■ **EXERCISE**: Transcribe each line of text in the listing below word for word, omitting the pictures from your answer.

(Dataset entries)
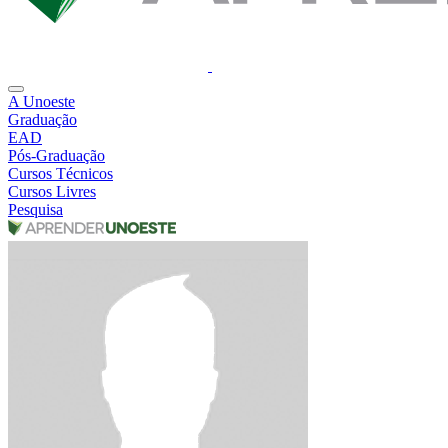
A Unoeste
Graduação
EAD
Pós-Graduação
Cursos Técnicos
Cursos Livres
Pesquisa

■ **SOLUTION TO THE EXERCISE**:
A Unoeste
Graduação
EAD
Pós-Graduação
Cursos Técnicos
Cursos Livres
Pesquisa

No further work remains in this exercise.